Do you remember the T-Mobile outage from June 2020, which left T-Mobile scrambling to recover after users were unable to send messages and make calls for a prolonged period?
A brief presentation from Orange on network resiliency has shed further light on what happened.
At the time, T-Mobile’s CTO Neville Ray said that an optical link had gone down, and that link redundancy had also failed, which had “resulted in an overload situation that was then compounded by other factors. This overload resulted in an IP traffic storm that spread from the Southeast to create significant capacity issues across the IMS (IP multimedia Subsystem) core network that supports VoLTE calls.”
The Orange presentation, made by research VP Brigette Cardinaeal during her presentation for Orange’s Salon de la Recherche exhibition, took up the story of an outage which was severe enough to mean that some 911 calls could not be placed.
1. First, an optical link goes down, “it happens” shrugs the pragmatic Cardinael.
2. A back-up fibre route is established. But someone had erred. The wrong parameters meant the back up route had not been connected to the original network server, but to a much smaller server that couldn’t handle all the call requests, and quickly got saturated.
3. Then, the optical link kicked back in spontaneously, as part of the network’s own self-management. Automatically, devices took this as a sign they could safely get connected to 4G again. So they try to call again, but unfortunately they still have to go through the small server, calls don’t go through.
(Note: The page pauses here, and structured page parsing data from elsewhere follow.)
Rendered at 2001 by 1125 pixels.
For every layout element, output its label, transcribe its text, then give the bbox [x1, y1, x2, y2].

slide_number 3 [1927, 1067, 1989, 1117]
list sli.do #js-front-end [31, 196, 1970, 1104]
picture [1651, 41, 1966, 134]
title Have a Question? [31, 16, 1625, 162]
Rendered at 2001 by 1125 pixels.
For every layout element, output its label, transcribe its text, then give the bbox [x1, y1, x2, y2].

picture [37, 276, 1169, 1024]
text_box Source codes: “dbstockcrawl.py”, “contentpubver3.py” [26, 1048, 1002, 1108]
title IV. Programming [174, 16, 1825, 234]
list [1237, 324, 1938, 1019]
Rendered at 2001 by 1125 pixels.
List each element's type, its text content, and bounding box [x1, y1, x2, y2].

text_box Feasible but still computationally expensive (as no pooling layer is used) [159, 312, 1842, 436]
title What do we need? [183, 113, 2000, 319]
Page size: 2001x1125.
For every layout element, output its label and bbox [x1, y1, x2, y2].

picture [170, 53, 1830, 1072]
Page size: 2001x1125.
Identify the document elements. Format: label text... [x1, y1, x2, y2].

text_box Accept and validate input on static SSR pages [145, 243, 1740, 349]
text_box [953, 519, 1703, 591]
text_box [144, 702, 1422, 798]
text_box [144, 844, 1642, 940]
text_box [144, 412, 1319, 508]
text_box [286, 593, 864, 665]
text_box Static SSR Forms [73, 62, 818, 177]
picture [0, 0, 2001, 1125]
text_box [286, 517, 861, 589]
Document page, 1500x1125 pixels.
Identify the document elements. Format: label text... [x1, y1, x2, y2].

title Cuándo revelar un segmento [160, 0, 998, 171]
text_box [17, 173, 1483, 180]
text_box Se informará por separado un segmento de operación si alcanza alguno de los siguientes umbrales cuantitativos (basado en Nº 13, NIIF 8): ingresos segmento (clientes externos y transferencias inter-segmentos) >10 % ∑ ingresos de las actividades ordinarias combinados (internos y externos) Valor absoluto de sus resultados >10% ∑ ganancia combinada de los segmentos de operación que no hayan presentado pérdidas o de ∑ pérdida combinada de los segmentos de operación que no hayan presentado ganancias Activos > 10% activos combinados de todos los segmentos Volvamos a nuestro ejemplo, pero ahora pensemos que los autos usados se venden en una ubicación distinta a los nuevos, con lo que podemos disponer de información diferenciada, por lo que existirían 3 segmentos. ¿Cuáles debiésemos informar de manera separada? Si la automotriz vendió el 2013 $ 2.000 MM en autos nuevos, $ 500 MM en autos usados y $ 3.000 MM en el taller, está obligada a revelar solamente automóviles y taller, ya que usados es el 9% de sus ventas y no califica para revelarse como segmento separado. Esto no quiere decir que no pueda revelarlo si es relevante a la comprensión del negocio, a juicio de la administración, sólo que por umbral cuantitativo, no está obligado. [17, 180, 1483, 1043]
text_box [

4. So the network ops staff say, “Ah shoot, the server is still saturated so the optical link has been restored incorrectly.” So they disable it (deliberately, this time). And so then we are back to the same situation – a working back-up link connected to a server with insufficient capacity to cope. So the mobiles go into signalling confusion, oscillating between 4G to WiFi to 4G to WiFi. This sent loads of requests that all got stored in our poor little server that could not handle them. And so the server offloaded this load onto other servers, and by a cascade effect the problem that had been limited to Atlanta then spread over the US. For 12 hours, it was difficult to make 4G or WiFi calls. Users had to try two or three times and some calls, including 911 calls, did not go through at all.
So what lessons can we learn? Cardinael says first that there are always going to be software bugs so we have to test software better before deploying. Two, human error means it has to be possible to verify a configuration before deploying. Third, there are loop, oscillation and cascade effects and none of that is simple to understand. And that is going to be more critical with 5G, which is both more complex but is also intended to support more mission-critical services.
Therefore, we need to do more research on simulating these effects, to understand how to build more resilient networks.
Cardinael concludes, “We need to find new methods to maintain resilience, we need to launch new research.” As part of this, Orange has established a new research programme – that includes electricity and rail companies – that aims to develop tools, methods and simulators to optimise maintenance phases in order to reduce downtime and to improve responses to outages.